- **PROVIDED DATA**:
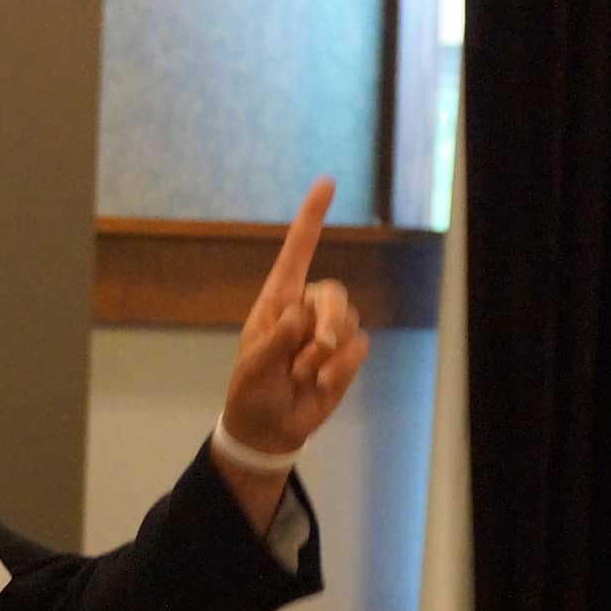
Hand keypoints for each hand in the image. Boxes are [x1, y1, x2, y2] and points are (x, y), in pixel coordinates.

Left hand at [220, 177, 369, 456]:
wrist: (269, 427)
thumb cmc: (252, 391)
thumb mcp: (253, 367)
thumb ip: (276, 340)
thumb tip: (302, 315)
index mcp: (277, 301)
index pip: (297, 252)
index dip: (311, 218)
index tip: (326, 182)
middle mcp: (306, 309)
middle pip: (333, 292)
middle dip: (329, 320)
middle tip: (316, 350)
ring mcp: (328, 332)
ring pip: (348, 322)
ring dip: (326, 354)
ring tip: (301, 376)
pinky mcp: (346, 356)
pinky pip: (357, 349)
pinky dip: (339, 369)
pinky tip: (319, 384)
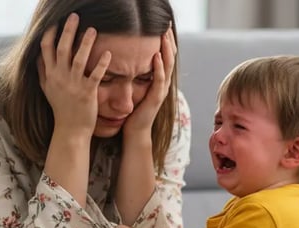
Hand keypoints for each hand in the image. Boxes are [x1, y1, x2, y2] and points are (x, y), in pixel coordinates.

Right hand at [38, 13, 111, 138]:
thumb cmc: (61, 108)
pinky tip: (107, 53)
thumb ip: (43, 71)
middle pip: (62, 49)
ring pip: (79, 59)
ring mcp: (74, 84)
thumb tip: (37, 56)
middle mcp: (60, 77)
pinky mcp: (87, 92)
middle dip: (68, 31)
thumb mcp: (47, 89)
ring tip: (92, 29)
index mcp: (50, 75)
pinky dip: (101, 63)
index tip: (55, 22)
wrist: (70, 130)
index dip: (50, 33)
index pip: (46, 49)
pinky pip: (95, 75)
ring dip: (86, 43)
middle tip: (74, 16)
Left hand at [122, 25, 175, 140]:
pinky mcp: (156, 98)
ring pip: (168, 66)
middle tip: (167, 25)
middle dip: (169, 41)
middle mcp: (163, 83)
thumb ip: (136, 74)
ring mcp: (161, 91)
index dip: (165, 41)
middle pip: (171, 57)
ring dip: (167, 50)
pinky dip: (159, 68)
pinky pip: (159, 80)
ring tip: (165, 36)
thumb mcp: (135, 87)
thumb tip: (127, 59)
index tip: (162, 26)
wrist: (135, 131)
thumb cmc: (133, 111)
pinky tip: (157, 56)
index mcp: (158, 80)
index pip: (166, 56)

--

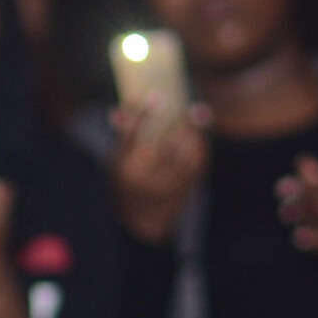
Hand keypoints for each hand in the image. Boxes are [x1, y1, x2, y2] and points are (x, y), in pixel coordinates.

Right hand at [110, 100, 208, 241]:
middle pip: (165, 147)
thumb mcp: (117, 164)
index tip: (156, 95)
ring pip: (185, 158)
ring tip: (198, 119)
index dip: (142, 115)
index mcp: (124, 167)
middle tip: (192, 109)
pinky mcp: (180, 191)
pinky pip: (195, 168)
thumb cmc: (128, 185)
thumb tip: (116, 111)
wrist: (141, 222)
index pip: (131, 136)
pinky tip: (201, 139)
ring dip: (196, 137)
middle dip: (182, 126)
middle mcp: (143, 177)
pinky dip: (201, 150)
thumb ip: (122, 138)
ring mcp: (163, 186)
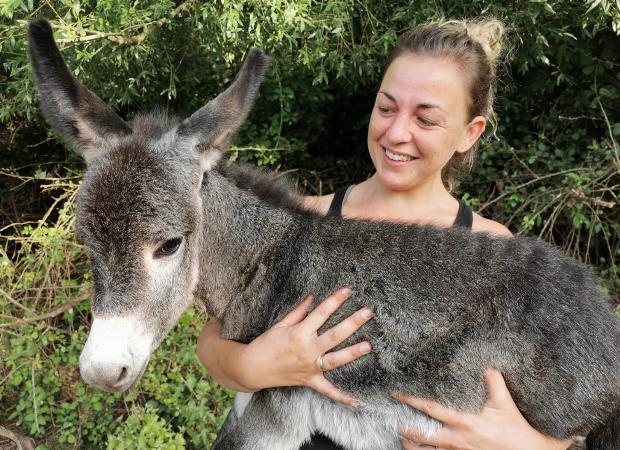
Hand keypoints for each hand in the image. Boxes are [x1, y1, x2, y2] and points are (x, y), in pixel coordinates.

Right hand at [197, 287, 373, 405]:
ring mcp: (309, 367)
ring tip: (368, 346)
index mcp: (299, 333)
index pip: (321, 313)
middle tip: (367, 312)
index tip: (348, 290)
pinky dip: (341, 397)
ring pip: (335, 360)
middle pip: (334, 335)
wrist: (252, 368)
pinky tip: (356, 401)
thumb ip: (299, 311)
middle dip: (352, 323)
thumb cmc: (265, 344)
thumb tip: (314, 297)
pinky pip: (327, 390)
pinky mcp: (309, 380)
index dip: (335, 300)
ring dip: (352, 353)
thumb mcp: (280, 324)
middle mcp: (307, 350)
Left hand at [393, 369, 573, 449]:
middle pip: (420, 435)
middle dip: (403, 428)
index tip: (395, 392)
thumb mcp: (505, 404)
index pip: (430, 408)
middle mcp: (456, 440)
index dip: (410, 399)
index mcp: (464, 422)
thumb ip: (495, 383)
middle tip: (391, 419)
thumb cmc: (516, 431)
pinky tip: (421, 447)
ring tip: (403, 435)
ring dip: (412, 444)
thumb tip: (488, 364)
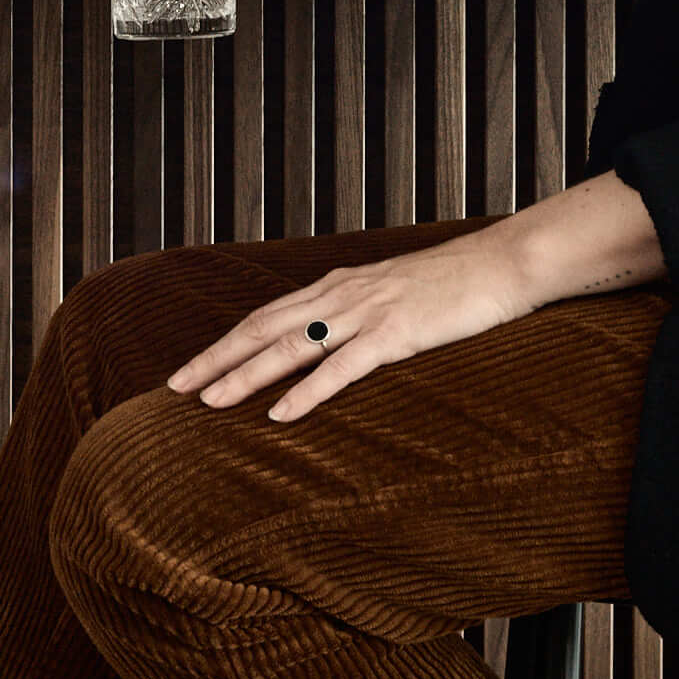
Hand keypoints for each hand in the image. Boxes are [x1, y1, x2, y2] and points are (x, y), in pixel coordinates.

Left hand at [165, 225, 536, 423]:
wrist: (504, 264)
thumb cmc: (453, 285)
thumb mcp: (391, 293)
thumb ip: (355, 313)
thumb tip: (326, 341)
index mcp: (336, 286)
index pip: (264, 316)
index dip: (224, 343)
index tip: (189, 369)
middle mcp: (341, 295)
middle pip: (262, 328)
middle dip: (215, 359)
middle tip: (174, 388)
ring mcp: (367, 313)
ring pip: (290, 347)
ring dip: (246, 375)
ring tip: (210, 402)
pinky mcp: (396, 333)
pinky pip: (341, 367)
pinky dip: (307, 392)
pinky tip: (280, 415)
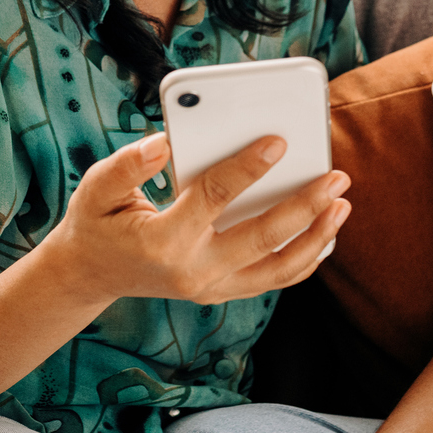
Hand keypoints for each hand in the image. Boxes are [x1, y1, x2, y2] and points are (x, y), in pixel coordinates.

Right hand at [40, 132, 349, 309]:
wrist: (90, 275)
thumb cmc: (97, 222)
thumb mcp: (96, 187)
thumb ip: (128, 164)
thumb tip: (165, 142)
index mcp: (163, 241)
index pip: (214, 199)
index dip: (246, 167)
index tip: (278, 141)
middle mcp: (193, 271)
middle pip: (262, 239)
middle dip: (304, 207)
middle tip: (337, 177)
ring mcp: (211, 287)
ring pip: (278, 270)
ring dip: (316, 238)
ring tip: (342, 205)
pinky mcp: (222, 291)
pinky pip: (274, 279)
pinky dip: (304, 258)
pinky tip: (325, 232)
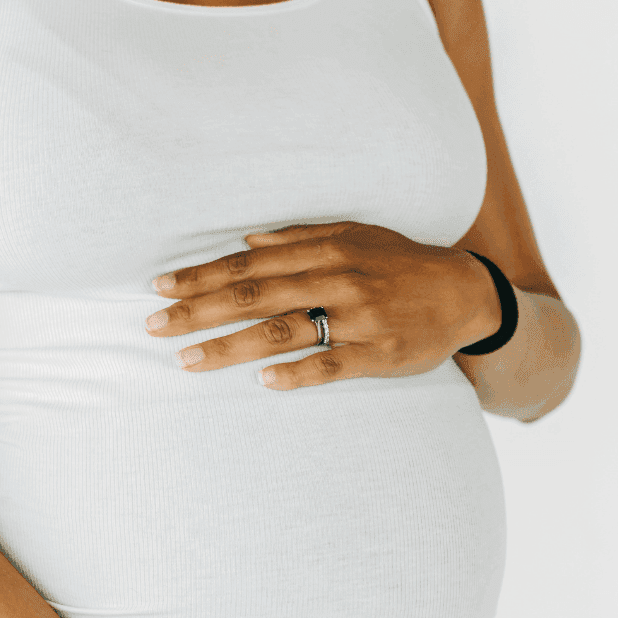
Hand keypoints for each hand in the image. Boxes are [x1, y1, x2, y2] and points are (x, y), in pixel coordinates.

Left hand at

...

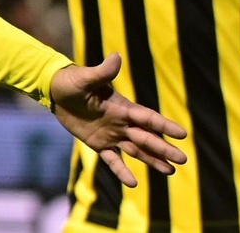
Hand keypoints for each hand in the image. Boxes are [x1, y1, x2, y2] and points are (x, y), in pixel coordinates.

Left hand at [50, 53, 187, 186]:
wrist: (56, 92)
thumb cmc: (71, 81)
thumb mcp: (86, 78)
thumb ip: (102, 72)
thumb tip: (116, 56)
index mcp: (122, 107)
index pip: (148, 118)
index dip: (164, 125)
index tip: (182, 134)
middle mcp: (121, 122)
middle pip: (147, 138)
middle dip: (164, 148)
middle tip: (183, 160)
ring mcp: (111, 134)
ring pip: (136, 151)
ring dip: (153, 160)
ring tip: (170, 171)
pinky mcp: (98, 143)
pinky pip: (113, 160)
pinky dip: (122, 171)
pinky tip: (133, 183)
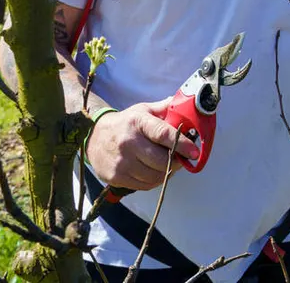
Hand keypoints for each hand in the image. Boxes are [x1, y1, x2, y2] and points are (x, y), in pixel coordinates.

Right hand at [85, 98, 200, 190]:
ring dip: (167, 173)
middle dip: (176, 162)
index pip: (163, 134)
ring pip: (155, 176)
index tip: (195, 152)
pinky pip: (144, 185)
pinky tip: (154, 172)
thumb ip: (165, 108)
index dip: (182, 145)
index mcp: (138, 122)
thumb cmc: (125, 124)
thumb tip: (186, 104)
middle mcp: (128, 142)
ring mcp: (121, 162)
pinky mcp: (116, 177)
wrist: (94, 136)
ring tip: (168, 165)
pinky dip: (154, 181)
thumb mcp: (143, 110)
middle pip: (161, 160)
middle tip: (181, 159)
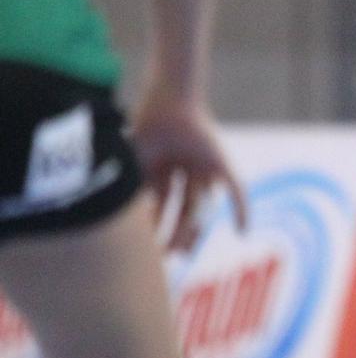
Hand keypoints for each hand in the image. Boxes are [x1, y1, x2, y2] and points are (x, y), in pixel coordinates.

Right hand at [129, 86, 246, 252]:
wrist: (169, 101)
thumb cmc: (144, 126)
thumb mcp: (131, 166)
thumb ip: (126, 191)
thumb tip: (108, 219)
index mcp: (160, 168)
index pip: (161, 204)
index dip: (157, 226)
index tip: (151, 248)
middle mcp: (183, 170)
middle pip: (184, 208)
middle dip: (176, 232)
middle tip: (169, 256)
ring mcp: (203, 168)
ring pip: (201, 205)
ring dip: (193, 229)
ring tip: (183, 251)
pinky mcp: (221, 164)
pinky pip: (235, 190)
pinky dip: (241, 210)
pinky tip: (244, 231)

- **ACTIVITY**:
Would you please copy, word for word, everything above from the line containing "middle tip: (167, 25)" down to the line containing "index pip: (166, 56)", those two lines included?

- **RESULT FOR THIS TASK**:
middle tip: (167, 25)
middle dip: (169, 41)
middle mcp: (163, 83)
thumb ip: (136, 74)
ring mcp: (161, 91)
index dip: (165, 41)
middle pip: (171, 57)
ring dip: (167, 50)
pinky dip: (159, 68)
pinky pip: (159, 80)
ring tip: (165, 36)
thumb mcp: (135, 87)
thumb tip: (127, 59)
index tip: (162, 26)
wrist: (135, 131)
thumb cmc: (133, 111)
pinky tip: (157, 56)
index mcp: (158, 80)
index pip: (166, 56)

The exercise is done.